KEEP IT LOW Festival, Jour 2 (Elder, Wo Fat, Lowrider, The Well, Sasquatch…) – 20/10/2018 – Munich (Allemagne)

Nouvelle journée ensoleillée sur Munich ! La météo idéale pour aller s’enfermer de longues heures dans l’obscurité de salles emplies de fumigène et de vapeurs éthyliques. On attaque cette fois-ci un peu avant 16 h et pour presque le double de groupes par rapport à la veille. Et pas des moindres. Pour l’occasion, le Feierwerk met à disposition sa troisième salle : l’Orange H. Mais une fois n’est pas coutume, c’est vers l’Hansa 39 que l’on se précipite pour l’ouverture.

_Consigne 1_. Reproduisez fidèlement le passage du compte rendu du festival Keep It Low, en commençant par « Nouvelle journée ensoleillée » et en terminant par « précipite pour l’ouverture. ».
_Consigne 2_. Reformulez sous forme de liste le paragraphe du compte rendu du festival Keep It Low qui commence par « Nouvelle journée ensoleillée sur Munich », en conservant ses informations principales.
Les lignes qui suivent proviennent d'une autre source.

_Contenu des données_.
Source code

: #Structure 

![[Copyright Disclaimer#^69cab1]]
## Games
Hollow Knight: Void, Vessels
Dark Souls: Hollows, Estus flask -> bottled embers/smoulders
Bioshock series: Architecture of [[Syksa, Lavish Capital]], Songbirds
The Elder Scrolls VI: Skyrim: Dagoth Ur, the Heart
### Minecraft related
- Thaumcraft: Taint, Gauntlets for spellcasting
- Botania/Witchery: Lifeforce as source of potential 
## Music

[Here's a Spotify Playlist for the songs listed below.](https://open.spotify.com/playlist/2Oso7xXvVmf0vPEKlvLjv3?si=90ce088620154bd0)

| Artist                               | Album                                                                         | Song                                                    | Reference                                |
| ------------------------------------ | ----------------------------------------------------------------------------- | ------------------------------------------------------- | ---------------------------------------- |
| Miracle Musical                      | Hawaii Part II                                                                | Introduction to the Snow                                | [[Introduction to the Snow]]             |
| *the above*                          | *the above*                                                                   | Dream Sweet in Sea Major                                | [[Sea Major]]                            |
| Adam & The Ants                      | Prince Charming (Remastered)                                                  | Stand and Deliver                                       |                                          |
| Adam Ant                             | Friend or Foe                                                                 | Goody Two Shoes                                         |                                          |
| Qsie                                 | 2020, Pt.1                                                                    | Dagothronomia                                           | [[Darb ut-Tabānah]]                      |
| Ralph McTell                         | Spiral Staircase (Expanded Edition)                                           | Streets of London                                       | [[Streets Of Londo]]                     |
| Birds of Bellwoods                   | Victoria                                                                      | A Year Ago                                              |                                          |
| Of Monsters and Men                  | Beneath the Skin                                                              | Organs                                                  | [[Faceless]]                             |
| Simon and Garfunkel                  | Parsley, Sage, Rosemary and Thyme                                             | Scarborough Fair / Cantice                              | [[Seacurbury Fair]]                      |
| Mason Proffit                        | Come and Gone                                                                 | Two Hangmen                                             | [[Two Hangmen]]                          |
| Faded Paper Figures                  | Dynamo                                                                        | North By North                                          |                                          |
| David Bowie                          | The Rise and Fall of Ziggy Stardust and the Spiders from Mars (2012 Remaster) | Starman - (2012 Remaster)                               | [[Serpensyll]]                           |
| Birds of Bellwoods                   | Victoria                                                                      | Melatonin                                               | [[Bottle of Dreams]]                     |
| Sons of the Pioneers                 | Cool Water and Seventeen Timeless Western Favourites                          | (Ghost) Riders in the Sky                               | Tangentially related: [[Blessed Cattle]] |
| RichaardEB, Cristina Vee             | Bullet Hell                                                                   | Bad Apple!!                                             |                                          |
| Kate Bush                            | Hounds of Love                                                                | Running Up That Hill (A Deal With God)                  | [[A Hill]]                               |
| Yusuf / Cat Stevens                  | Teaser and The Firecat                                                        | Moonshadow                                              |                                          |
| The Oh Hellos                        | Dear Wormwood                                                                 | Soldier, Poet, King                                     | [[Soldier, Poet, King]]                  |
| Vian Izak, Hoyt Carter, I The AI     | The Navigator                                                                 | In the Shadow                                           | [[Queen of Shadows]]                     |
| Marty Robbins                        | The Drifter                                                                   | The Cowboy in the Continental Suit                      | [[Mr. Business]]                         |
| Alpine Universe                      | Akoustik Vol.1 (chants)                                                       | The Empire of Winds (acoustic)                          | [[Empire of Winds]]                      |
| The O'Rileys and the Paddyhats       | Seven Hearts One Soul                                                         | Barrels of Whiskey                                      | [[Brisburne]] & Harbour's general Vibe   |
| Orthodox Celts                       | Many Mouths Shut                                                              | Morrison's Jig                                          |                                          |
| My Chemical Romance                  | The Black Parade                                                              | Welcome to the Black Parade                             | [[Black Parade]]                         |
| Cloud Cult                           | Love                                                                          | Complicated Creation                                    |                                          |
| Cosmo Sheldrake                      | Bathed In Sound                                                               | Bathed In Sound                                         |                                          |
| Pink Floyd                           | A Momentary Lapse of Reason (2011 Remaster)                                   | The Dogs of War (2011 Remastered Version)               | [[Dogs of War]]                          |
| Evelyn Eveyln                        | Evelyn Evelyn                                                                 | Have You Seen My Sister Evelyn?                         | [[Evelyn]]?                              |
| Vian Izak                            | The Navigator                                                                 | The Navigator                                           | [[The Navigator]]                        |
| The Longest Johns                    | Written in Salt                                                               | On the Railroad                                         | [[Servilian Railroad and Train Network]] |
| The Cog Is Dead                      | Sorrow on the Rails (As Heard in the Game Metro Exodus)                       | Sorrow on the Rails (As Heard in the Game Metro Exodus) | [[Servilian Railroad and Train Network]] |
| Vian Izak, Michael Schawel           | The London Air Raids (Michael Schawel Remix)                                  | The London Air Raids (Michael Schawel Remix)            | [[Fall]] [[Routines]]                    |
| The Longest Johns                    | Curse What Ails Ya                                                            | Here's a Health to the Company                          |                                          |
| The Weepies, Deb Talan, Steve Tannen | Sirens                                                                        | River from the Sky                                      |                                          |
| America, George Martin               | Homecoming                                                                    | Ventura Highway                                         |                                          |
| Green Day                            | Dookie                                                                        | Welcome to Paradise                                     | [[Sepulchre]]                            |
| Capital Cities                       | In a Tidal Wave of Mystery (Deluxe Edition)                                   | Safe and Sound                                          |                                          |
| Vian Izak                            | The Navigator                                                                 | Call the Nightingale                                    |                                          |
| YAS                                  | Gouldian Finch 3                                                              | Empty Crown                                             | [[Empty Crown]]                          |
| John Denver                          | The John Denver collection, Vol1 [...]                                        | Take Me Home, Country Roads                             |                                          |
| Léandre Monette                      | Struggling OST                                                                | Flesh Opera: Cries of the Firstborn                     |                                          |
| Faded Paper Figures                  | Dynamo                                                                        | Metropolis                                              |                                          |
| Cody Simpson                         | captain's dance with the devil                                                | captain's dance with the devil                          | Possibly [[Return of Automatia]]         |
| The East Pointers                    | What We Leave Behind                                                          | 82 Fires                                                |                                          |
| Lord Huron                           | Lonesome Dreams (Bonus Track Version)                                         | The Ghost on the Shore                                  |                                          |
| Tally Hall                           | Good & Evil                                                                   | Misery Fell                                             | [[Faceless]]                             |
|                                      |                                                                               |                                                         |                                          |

_Résultat obtenu 1_.
Nouvelle journée ensoleillée sur Munich ! La météo idéale pour aller s’enfermer de longues heures dans l’obscurité de salles emplies de fumigène et de vapeurs éthyliques. On attaque cette fois-ci un peu avant 16 h et pour presque le double de groupes par rapport à la veille. Et pas des moindres. Pour l’occasion, le Feierwerk met à disposition sa troisième salle : l’Orange H. Mais une fois n’est pas coutume, c’est vers l’Hansa 39 que l’on se précipite pour l’ouverture.

_Résultat obtenu 2_.
- Nouvelle journée ensoleillée à Munich, passée de longues heures dans des salles obscures emplies de fumigène et de vapeurs éthyliques.
- Début un peu avant 16 h, avec presque deux fois plus de groupes que la veille.
- Le Feierwerk ouvre pour l'occasion sa troisième salle, l'Orange H.
- L'ouverture a toutefois lieu à l'Hansa 39.